Let us do some rudimentary calculations … in his party, the APC, it is expected that the Presidential ticket will move South in 2023 and so this throws the battle open to every potentate in that party who comes from the area. That is if (a big IF) the Northern Muslim hegemony does not present another candidate under the cover of ‘it’s an open democracy’.
Now, in the South, the party is strong in the South West (five states out of six) and have one state each in the South East and South-South. Because of the turnkey role he played in 2015, Rotimi Amaechi is generally liked and recognized in APC North. In the North Central, one or two Governors owe him big. The calculation which will aid his marketability is that he will carry his South South region along, use his Igbonness to galvanize the South East (which I see signs of) and with the support of the North, he can win the Presidency on APC ticket. Also, his appeal in the North will be broad, Christian and Muslim.
If you ask me, that is very feasible…depending on who he is running against.
Who will he run against? First, within his party. Bola Tinubu is certainly eyeing the top job, he has been eyeing it forever and 2023 will be his best chance considering his clout within his APC structure. It will be a foregone conclusion that he will win majority SW delegates votes in the primaries if he can settle with Fayemi, Fashola and co. In terms of his marketability as a candidate, while many Northerners respect his clout and political stature, I can tell they are deeply suspicious of him and his motives, religion notwithstanding. They’d even rather an Atiku to a Tinubu. For the SE and SS, forget it, those areas are simply NOT fertile Tinubu grounds. Forget it! However, he has bullion van loads of money, so who knows? Delegates at primaries certainly react to cash as hungry lions react to fresh meat. Cash-wise, Amaechi has been Speaker of oil-rich Rivers State 8yrs, Governor 8yrs and Minister 8yrs by 2023, he also has deep pockets but Tinubu has nearly the whole South West as his war chest. So money for money, it will be a close call.
If Amaechi emerges APC flag bearer, who is he likely to run against in 2023? Either Atiku Abubakar (again?!) or Peter Obi. For both, it will be complicated.

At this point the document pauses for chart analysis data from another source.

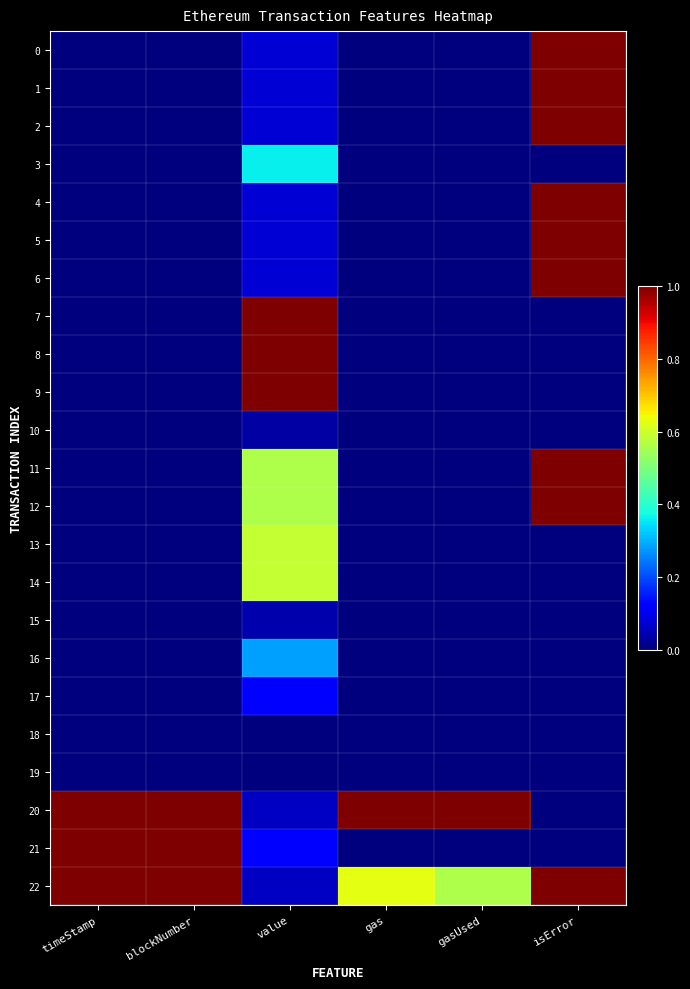

At which category does the chart reach its minimum across all series?

timeStamp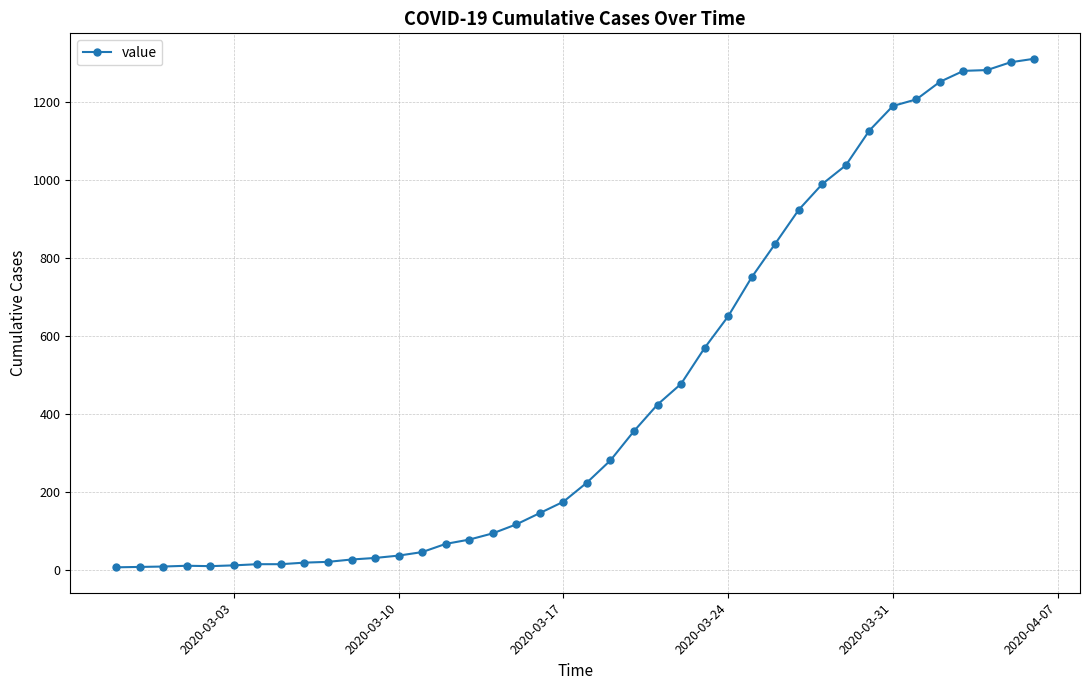

What is the difference between the second highest and minimum values?

1294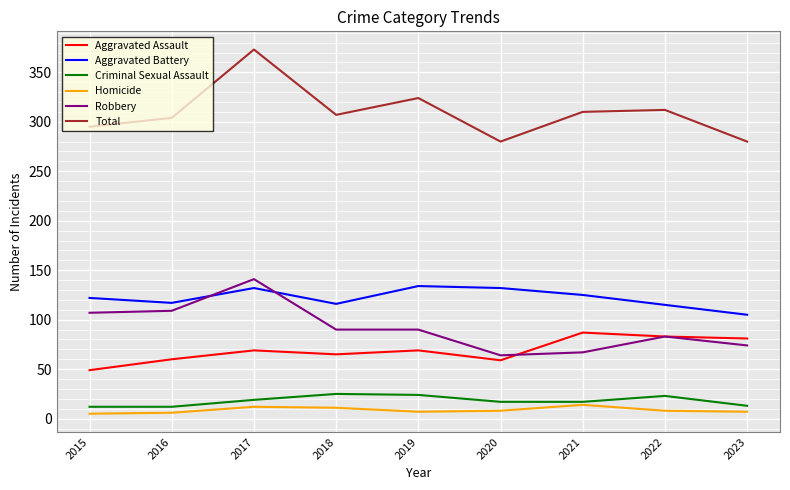

At which category is the sum across all series the highest?

2017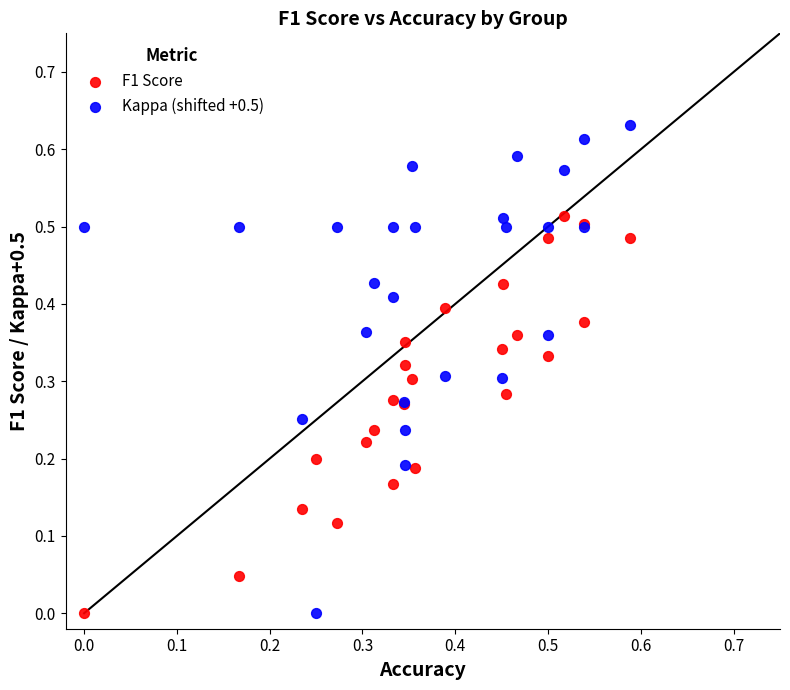

What are all the series names shown in the legend?

F1 Score, Kappa (shifted +0.5)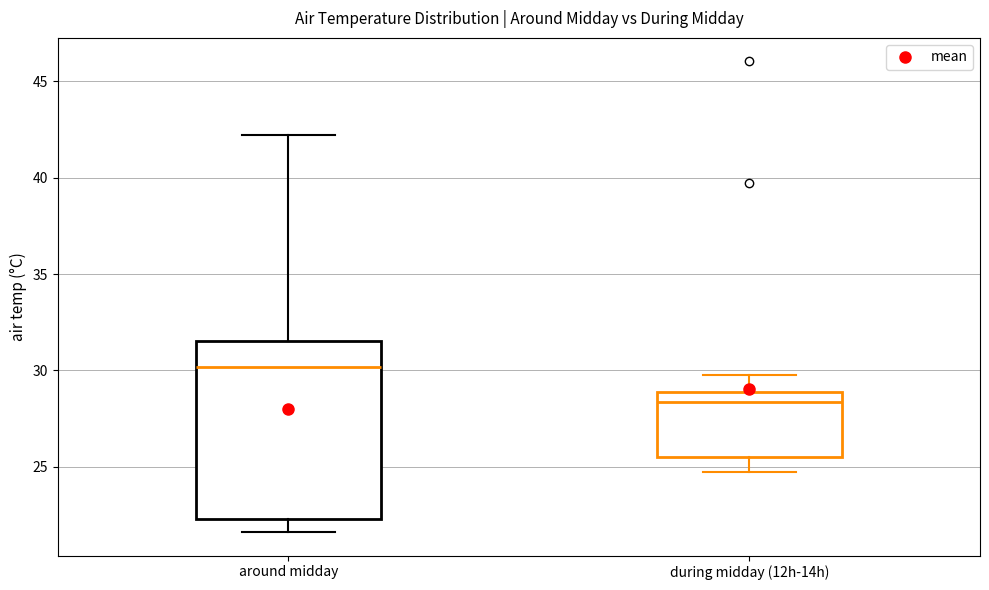

Which box has the highest median line?

around midday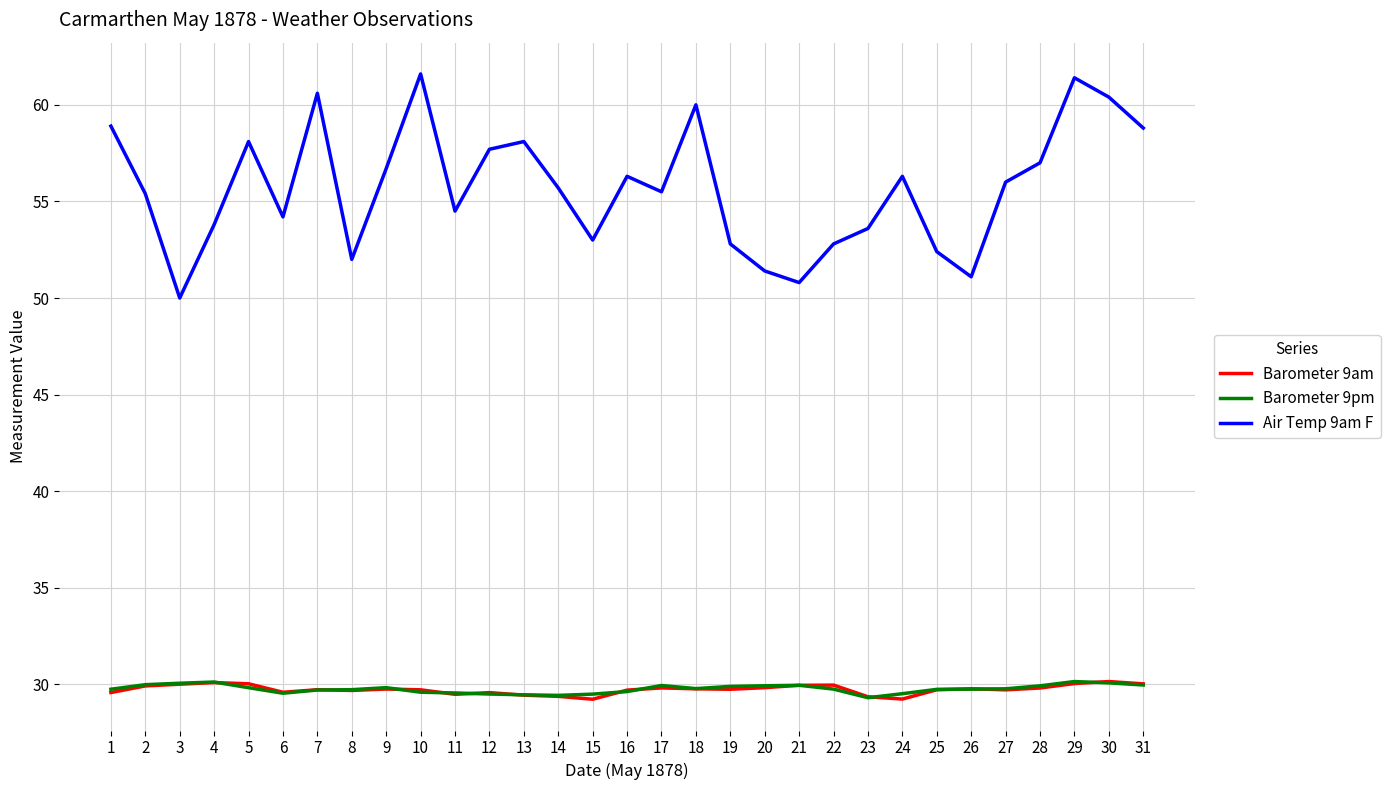

Between 5 and 12, which series saw the biggest shift?

Barometer 9am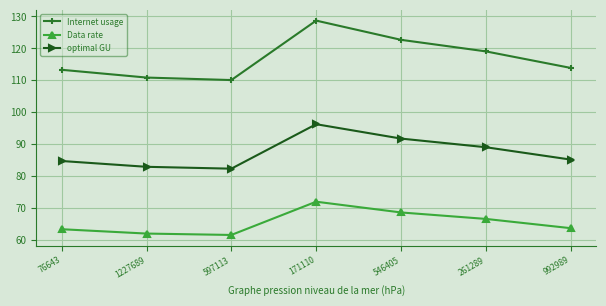

Which series changed the most between 597113 and 546405?

Internet usage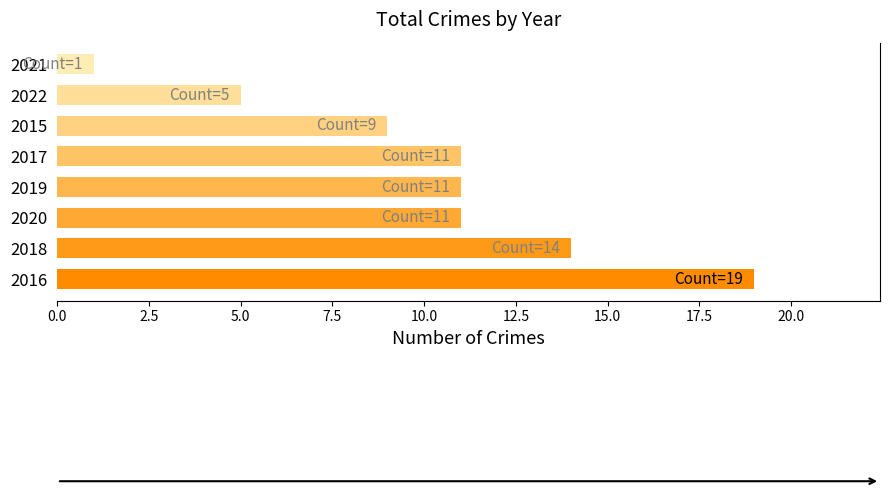

What is the change in value from 2019 to 2021?

-10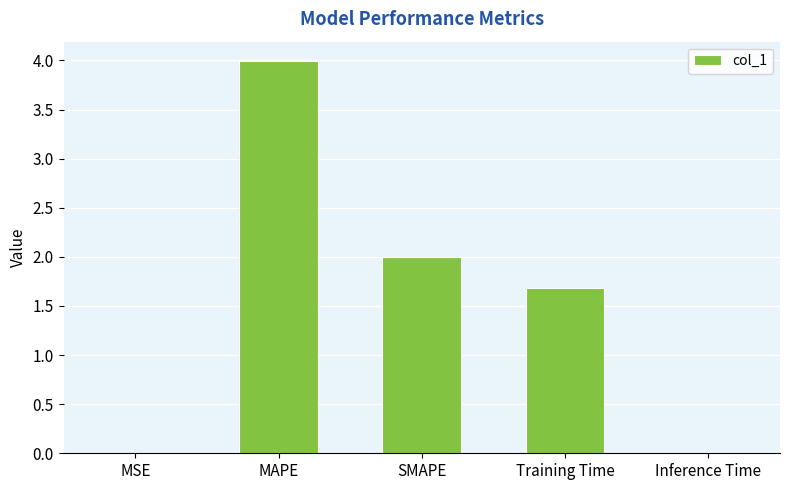

Which label corresponds to the largest value in the chart?

MAPE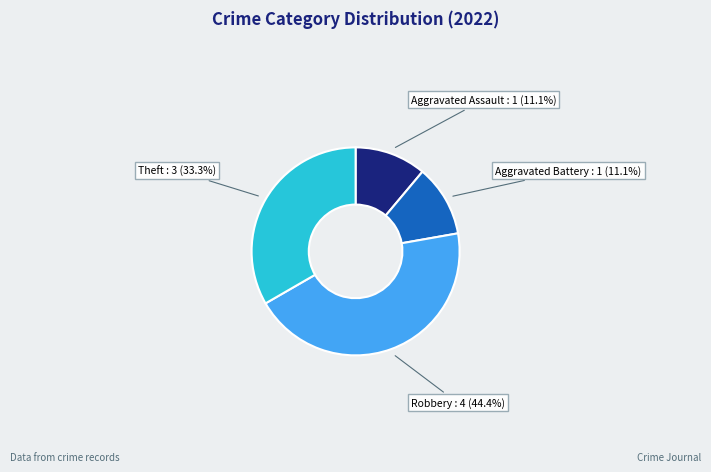

Is there a majority slice in this chart?

No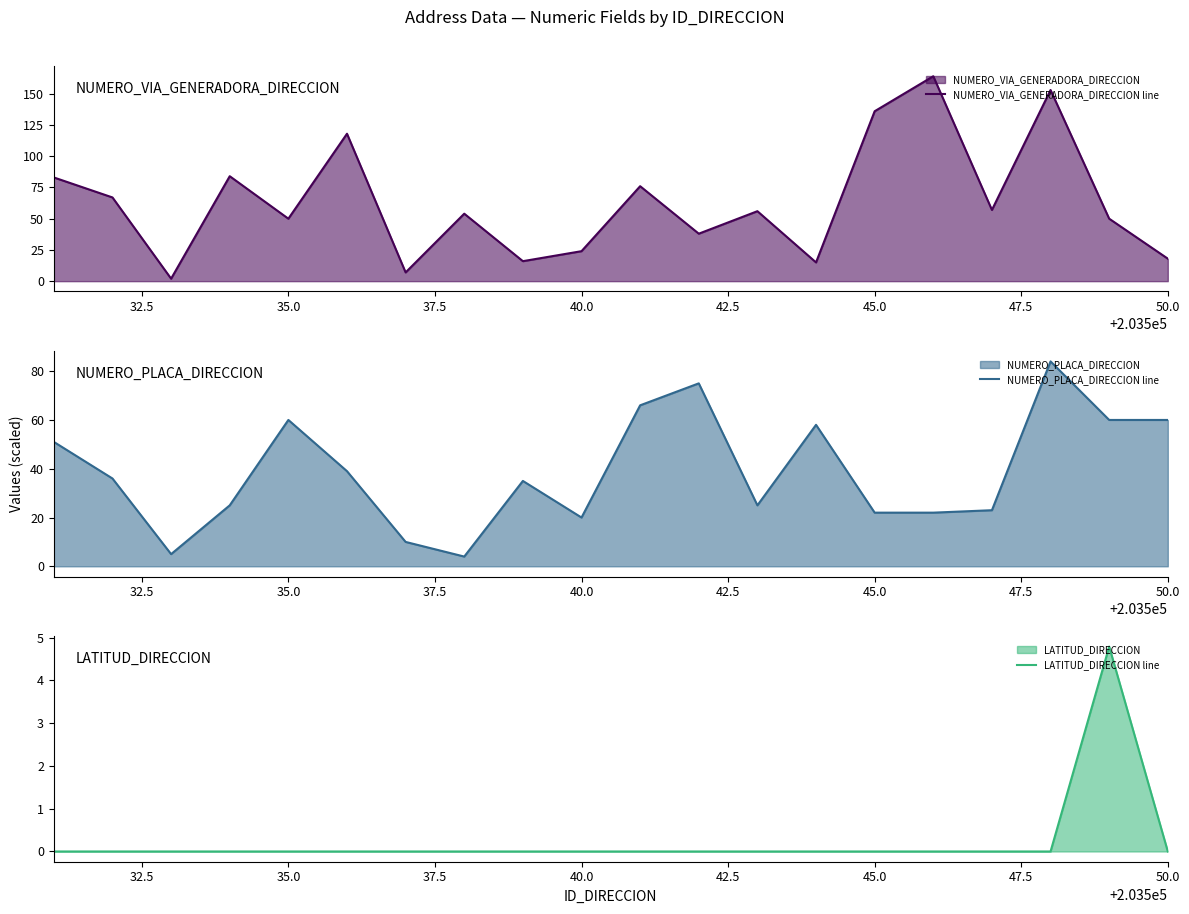

What is the minimum value for NUMERO_PLACA_DIRECCION line?

4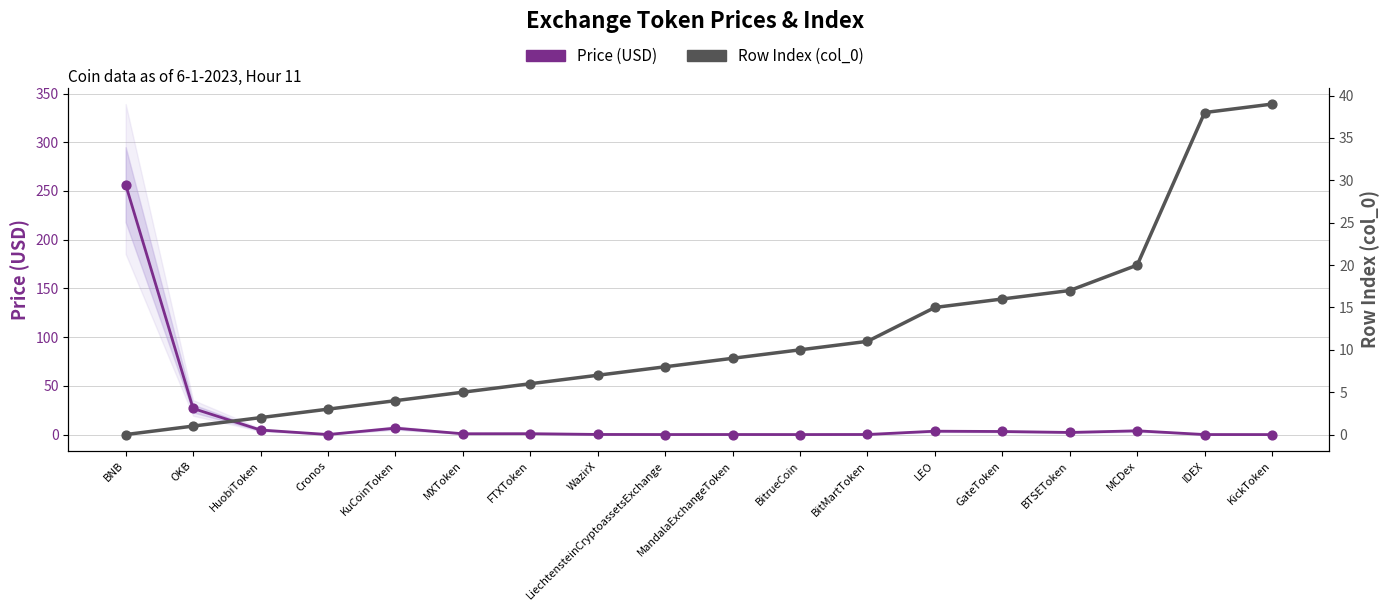

Which series contains the highest Y value?

Price (USD)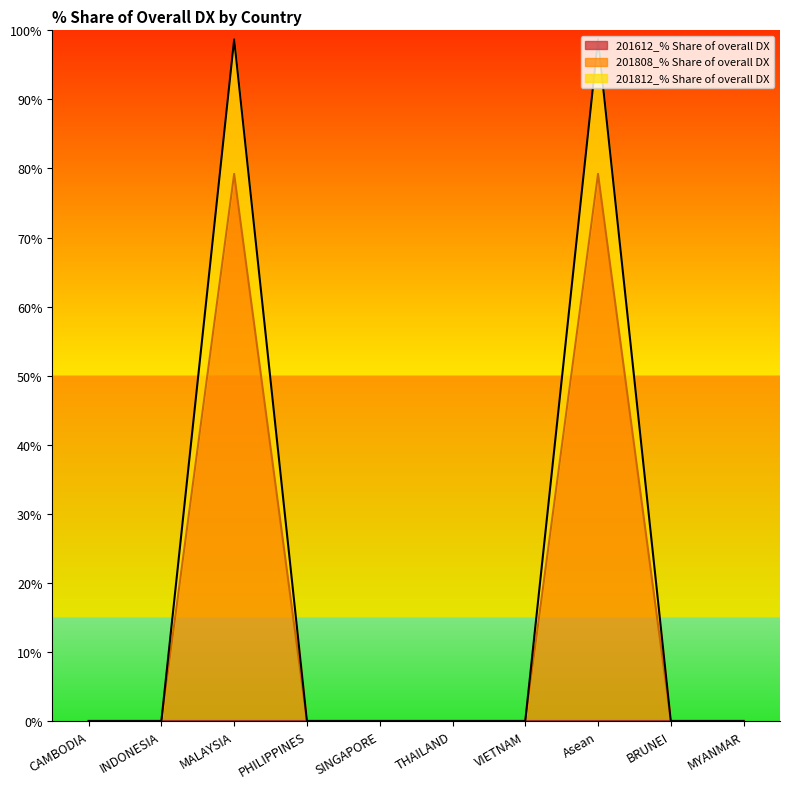

What is the label of the 3rd point from the right?

Asean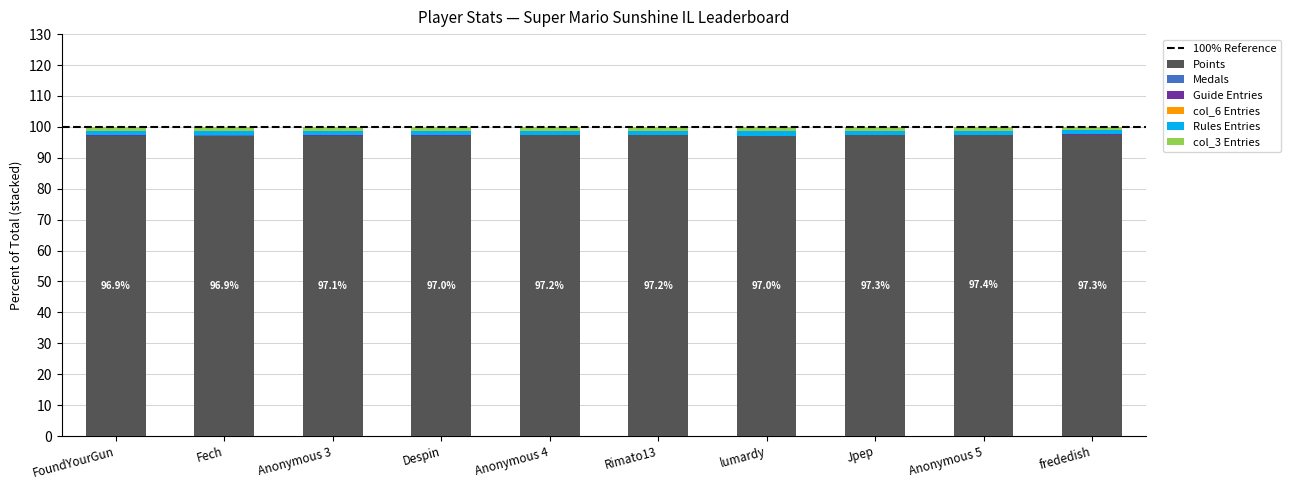

True or false: Points has a value of 96.9 at FoundYourGun.

True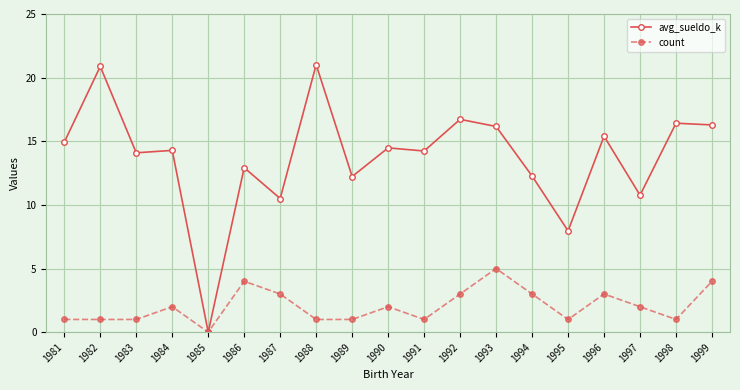

How many series are shown in this chart?

2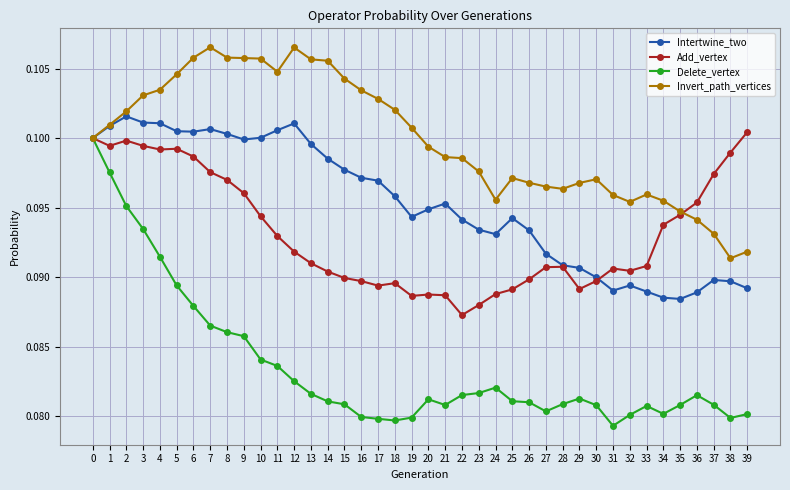

True or false: Add_vertex has more than 0 points higher than both neighbors.

True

First, Atiku has a wide network all over the country and can manage to sway a good number of those fellow Northerners who absolutely hated his guts in 2019. Added to his South East and South West votes, he will beat a Bola Tinubu who will be emasculated by distrust in the North and reciprocal non-acceptance in the other two regions in the South.
If Peter Obi is PDP candidate, a lot of emotions will come into play on ALL sides and the outcomes will be unpredictable. His proven capacity will take the backstage and his Igboness will be the issue. That’s how today’s Nigeria will react, most unfortunately. Trust me, if the contest is between Rotimi Amaechi (APC) and Peter Obi (PDP), the major campaign issues would be who is more Igbo than the other (refer opening paragraphs of this article) and a lot of important issues will be swept under the carpet. Many non-Igbo voters will be looking out for who is less Igbo to vote for while Ndi Igbo will seek a combination of capacity and Igboness. The clincher will be numbers – with the present political (and INEC) configuration, Amaechi as APC candidate will beat Peter Obi as PDP candidate.
What of Amaechi (APC) vs Atiku (PDP)? Between those two in electoral contest and with the regional acceptance analysis made so far, whoever has more access to security agencies (yes!) will win.
Amaechi has good chances of becoming Nigeria’s President if some other factors fall into place for him. I shall be discussing those factors in subsequent articles.
Caveat: This is a practical appraisal, not an emotional or ideological treatise. It is an essay on practical realities of Nigeria’s politics so do not come here to shout emotional slogans or ideology. If you want to know my dream Nigeria (if there’s any country like that), I can help you with an essay to that (several on this Timeline).
This is an exercise in the real, not the ideal. Be guided.